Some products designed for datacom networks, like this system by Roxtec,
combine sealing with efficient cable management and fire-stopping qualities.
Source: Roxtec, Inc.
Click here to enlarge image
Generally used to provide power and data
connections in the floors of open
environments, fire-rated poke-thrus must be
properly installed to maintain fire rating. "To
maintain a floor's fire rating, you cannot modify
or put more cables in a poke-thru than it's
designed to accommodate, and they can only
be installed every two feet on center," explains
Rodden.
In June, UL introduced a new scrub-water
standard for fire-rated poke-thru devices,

----

=== Brief ===
In the records above, find each line that holds the word "fire"; copy all such lines.

=== Response for this exercise ===
combine sealing with efficient cable management and fire-stopping qualities.
environments, fire-rated poke-thrus must be
properly installed to maintain fire rating. "To
maintain a floor's fire rating, you cannot modify
standard for fire-rated poke-thru devices,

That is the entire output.